*** Selected excerpt Section Begins ***
Especially when the clues come to life. When Phil and Tara Lasker moved into their Arlington Heights Victorian in 2011, they unearthed a trove of letters, photos, and postcards while gutting the kitchen. The day after their discovery, two women pulled up in front of the house and stopped their car. Phil Lasker watched this scene unfold from inside the house. Eventually, the women began chatting with the contractor. Curious, he went outside.
It was an elderly woman and her daughter. The older woman had grown up in the Laskers’ house and wanted to see her childhood home. Lasker welcomed them inside and showed them the letters and photos.
“That’s me as a child,’’ the older woman told them.
“We couldn’t believe how random it was that they came the very next day after finding these items. I honestly probably wouldn’t believe this story if it didn’t happen to us,’’ Tara Lasker said.
*** Selected excerpt Section Ends ***
**Request 1:**
In the entries, write out word for word the lines from the line with "отделки старых кладочных" up to and including the line with "морозостойкий шов. Для".
The entries that come next have nothing to do with the passage about the Laskers' old house.
*** Information Section Begins ***
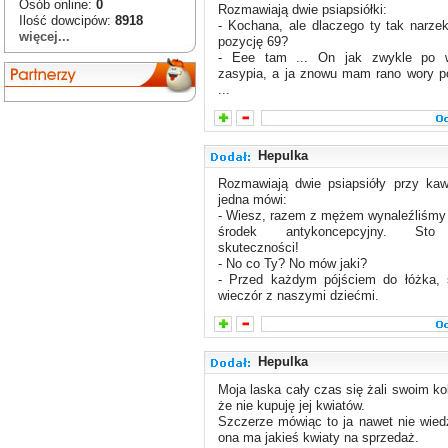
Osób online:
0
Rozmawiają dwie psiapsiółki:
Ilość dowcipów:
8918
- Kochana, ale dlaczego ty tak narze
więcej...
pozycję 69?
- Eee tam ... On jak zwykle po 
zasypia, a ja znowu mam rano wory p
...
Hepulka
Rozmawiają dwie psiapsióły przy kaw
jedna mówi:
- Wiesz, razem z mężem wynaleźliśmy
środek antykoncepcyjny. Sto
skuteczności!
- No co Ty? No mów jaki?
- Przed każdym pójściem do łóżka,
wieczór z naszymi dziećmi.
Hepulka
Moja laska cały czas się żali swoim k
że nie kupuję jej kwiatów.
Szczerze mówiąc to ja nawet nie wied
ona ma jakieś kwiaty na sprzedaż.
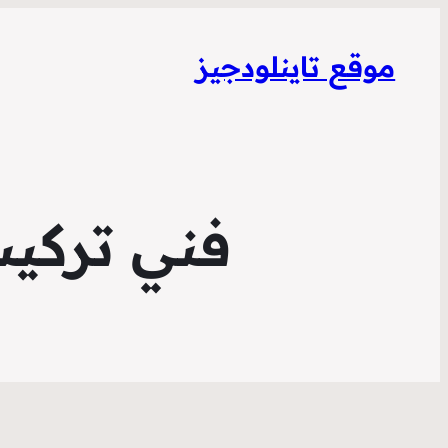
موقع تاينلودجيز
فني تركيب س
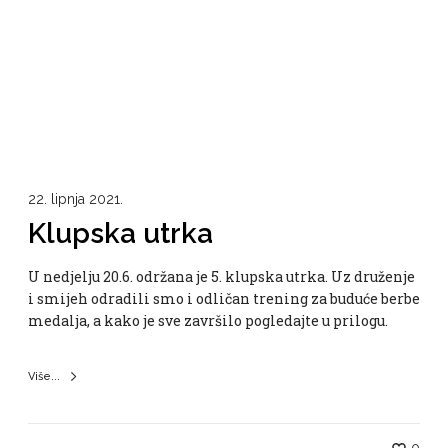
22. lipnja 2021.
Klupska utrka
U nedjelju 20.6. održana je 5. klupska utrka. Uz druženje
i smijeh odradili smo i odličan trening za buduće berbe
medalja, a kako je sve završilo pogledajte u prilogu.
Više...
*** Information Section Ends ***
*** Information Section Begins ***
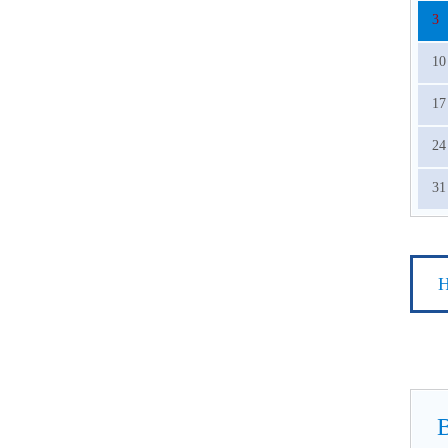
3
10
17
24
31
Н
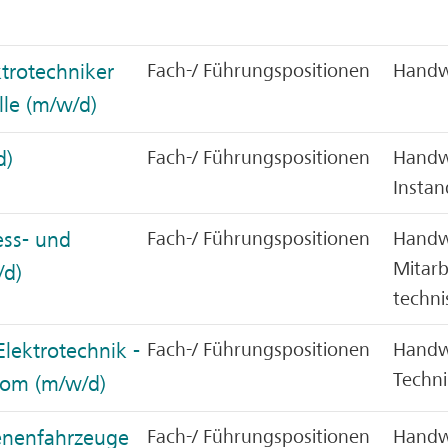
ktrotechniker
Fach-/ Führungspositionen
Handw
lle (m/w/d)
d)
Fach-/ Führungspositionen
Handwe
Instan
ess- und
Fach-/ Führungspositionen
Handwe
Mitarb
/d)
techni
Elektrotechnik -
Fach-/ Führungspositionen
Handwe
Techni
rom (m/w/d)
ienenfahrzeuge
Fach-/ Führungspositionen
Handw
*** Information Section Ends ***
*** Information Section Begins ***
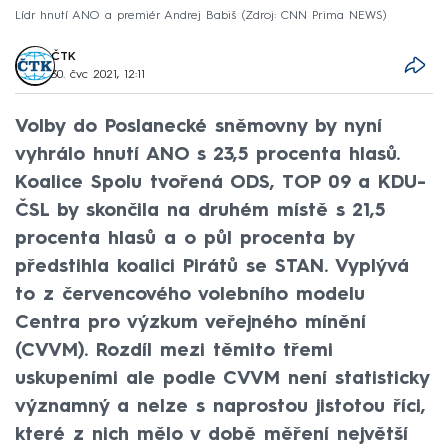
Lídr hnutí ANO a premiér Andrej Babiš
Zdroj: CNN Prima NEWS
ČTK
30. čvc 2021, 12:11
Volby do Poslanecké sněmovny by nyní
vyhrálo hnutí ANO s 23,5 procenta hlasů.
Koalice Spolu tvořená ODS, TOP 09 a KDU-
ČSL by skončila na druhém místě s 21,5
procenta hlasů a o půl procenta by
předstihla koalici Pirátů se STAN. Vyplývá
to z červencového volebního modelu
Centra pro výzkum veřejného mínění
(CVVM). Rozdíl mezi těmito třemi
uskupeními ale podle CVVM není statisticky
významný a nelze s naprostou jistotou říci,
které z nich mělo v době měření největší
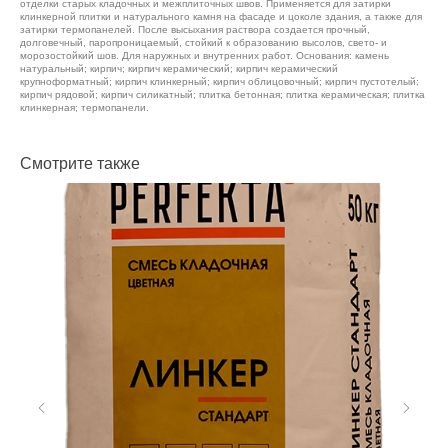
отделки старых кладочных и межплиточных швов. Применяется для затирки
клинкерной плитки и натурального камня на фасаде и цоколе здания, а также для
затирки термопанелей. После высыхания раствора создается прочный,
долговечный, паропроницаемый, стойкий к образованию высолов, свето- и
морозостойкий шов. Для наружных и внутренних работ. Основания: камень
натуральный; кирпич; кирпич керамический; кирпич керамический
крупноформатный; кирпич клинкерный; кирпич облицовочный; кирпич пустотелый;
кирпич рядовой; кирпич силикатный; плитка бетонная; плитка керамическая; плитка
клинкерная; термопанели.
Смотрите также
*** Information Section Ends ***
**Request 2:**
Carry the passage about the Laskers' old house forward from where it stops.

**Final answer 1:**
отделки старых кладочных и межплиточных швов. Применяется для затирки
клинкерной плитки и натурального камня на фасаде и цоколе здания, а также для
затирки термопанелей. После высыхания раствора создается прочный,
долговечный, паропроницаемый, стойкий к образованию высолов, свето- и
морозостойкий шов. Для наружных и внутренних работ. Основания: камень

**Final answer 2:**
These days, though, a standard purchase-and-sale agreement stipulates that a home should be left absolutely vacant and “broom clean,’’ said Ed Greable, a real estate agent with Keller Williams Realty in Cambridge, who once discovered an urn and ashes during a routine walkthrough (yes, he alerted the listing agent).
Blame distracted sellers, absentee adult children selling an old property, or folks with a sense of humor: It doesn’t always happen this way. When Greable finds debris, he’ll usually calls a junk removal company and passes the cost along to the closing attorney to get reimbursed from the proceeds of the sale.
“They will honor that. I’ve always been reimbursed,’’ Greable said. Consider yourself warned before you leave behind your favorite skimpy bikini.
Or at least be discreet. Katie Noyes sealed a time capsule into her family’s Medford Victorian during a 2014 renovation, complete with an edition of The Boston Globe, the front page of a Medford newspaper, a new quarter, a letter describing her family, and before-and-after photos of the house. She stuffed it into a cigar box, painted the address and “time capsule’’ on the top, and sealed it into the wall of an under-construction bathroom.
“I wanted to contribute something back to the house and keep the story going. Maybe when we move, I’ll hide some other things for people to discover. It’s a really special house,’’ she said.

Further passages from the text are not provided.